Plus loin, va surgir, sur d'héroïques accords, la fanfare agrandie du cor de Siegfried (partition, pages 1, puis 25). Ce développement solennel de la Fanfare de Siegfried est très important. Il exprime comme une vaillance plus virile. Le Héros est devenu homme. Nous le retrouverons notamment dans la marche funèbre du Crépuscule-des-Dieux.
[520-1] «Sigurd lui répondit et la pria de lui communiquer la sagesse, elle qui connaissait tous les mystères de l'univers. Sigurdrifa parla: «Je t'apporte, ô chêne des combats, de la bière mêlée de force et de gloire, pleine de chants et de paroles bienfaisantes, pleine des charmes qui donnent le bonheur et des runes qui procurent la joie.» (Suit l'énumération des runes) «Apprends à les connaître et laisse-les agir jusqu'à ce que les dieux meurent. Maintenant, c'est à toi de choisir, car tu dois faire un choix, vaillant héros, semblable au chêne des forêts. Songes-y bien, il faut parler ou te taire. Tous les actes ont leurs suites nécessaires.»—«... Sigurd dit: «Il n'y a point de femme qui en sache autant que toi, et, je le jure, je veux que tu sois à moi, car tu es comme je le désire.» (Sigurdrifumàl.) Dans la Völsunga, Brynhild, pareillement, communique à Sigurd les Runes.

# Actions à mener:
[A] Dans l'extrait sur Siegfried et Sigurdrifa, pourquoi Sigurd prie-t-il Sigurdrifa de lui communiquer la sagesse ? Répondez en une à trois phrases.
[B] Prolongez l'extrait sur Siegfried et Sigurdrifa à partir de sa dernière phrase.
La liste ci-après n'a aucun rapport avec l'extrait.

# Données enregistrées:
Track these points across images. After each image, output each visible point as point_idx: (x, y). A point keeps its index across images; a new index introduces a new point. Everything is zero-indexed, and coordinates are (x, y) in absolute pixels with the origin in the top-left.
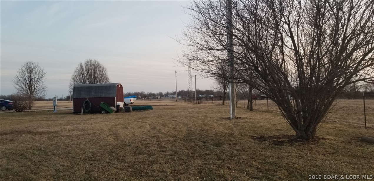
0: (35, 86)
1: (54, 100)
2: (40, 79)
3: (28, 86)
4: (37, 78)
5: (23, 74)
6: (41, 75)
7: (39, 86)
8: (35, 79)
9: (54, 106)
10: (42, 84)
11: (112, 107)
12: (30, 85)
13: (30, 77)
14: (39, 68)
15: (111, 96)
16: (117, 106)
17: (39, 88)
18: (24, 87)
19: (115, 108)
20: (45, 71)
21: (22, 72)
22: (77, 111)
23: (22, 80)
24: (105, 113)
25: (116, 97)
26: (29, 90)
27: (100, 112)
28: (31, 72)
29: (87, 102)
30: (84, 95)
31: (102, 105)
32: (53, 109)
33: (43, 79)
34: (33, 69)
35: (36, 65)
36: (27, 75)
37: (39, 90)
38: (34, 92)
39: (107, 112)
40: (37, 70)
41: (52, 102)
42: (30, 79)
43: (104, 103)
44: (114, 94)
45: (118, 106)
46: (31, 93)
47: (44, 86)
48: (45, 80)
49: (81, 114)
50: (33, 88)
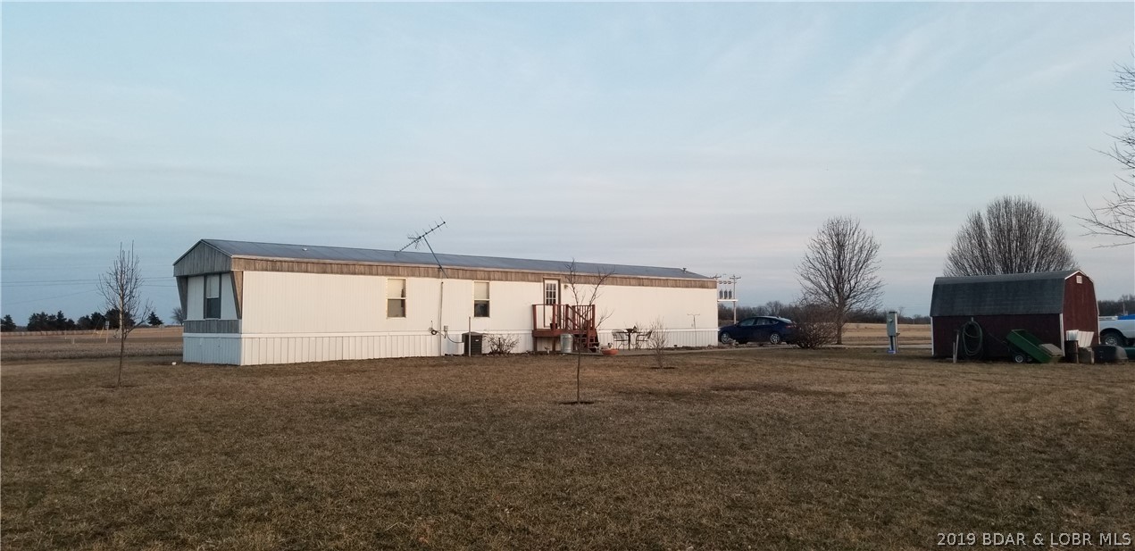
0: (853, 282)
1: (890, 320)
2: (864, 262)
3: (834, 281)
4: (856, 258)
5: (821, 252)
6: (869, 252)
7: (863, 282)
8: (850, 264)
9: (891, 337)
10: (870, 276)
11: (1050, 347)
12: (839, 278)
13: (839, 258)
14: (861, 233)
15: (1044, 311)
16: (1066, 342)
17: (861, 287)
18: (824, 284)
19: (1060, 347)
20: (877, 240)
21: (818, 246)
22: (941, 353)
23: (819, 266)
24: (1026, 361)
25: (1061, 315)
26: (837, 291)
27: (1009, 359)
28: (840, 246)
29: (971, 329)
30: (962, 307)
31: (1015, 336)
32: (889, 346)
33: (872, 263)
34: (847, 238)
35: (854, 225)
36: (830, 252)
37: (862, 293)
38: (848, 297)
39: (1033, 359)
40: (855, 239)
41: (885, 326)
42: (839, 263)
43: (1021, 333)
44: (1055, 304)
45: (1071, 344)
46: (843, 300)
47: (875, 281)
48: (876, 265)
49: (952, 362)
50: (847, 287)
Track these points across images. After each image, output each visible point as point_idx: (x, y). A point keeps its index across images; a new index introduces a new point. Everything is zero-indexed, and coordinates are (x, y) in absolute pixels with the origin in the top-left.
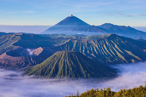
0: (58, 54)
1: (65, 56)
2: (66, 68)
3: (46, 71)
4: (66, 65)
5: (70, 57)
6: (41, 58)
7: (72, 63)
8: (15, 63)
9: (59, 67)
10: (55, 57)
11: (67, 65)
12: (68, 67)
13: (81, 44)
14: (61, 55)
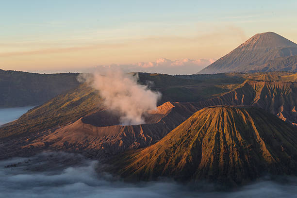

# Réponses aux consignes:
[A] Sigurd lui demande de lui communiquer la sagesse parce qu'elle connaissait tous les mystères de l'univers.

[B]
[520-A] Voy. la note précédente, 2e alinéa.
[521-1] «Et leurs serments confirmèrent ces paroles.» (Sigurdrifumàl.) «Appuyé sur sa poitrine, il dit: «Je te fais le serment de fidélité, jamais je ne te trahirai.» (Chants des Iles Féroë.) «SIGURDRIFA: «Je te conseille ensuite de ne jamais prêter un serment sans y être fidèle...» (Sigurdrifumàl.)
[521-2] «Il déposa douze anneaux d'or sur ses genoux: «Voilà le premier lien de nos fiançailles.» Il déposa les douze anneaux d'or sur les genoux de la jeune femme, et tout au-dessus il plaça son anneau royal auquel il tenait tant. Les douze anneaux d'or, il les mit dans ses bras: «Ce sera là le second lien de nos fiançailles.» (Chants des Iles Féroë.)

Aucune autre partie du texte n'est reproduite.